- Your goal:
From the following material, say how many lines have "Емил" in them; write only the number.
= = = =
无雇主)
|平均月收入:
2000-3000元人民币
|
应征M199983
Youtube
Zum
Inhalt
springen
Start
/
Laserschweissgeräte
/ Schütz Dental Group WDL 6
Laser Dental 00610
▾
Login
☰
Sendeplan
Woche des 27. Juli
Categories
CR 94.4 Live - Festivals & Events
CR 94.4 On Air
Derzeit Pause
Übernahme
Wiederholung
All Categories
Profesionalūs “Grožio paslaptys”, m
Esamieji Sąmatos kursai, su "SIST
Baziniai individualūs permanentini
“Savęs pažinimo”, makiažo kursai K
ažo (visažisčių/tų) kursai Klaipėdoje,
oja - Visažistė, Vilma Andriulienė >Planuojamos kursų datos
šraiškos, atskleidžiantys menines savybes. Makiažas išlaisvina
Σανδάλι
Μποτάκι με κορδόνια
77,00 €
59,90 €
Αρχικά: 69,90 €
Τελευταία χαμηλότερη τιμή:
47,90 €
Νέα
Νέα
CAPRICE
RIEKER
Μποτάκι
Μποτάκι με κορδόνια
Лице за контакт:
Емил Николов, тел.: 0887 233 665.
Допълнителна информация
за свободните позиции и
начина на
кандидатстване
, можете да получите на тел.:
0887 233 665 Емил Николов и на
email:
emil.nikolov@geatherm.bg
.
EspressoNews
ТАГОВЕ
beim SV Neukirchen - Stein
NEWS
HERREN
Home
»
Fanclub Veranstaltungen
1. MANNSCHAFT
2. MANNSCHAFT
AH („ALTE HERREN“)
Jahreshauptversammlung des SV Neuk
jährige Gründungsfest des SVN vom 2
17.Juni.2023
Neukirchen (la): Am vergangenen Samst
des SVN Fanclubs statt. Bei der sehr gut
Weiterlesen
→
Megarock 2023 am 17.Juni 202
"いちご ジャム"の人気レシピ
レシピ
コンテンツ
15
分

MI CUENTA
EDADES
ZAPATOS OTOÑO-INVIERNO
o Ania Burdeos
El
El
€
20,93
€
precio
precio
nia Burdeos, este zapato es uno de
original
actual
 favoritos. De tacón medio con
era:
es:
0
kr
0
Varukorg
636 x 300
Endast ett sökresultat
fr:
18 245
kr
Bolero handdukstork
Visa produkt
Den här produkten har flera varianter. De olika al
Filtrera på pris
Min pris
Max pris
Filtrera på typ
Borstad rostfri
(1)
= = = =
- Result:
2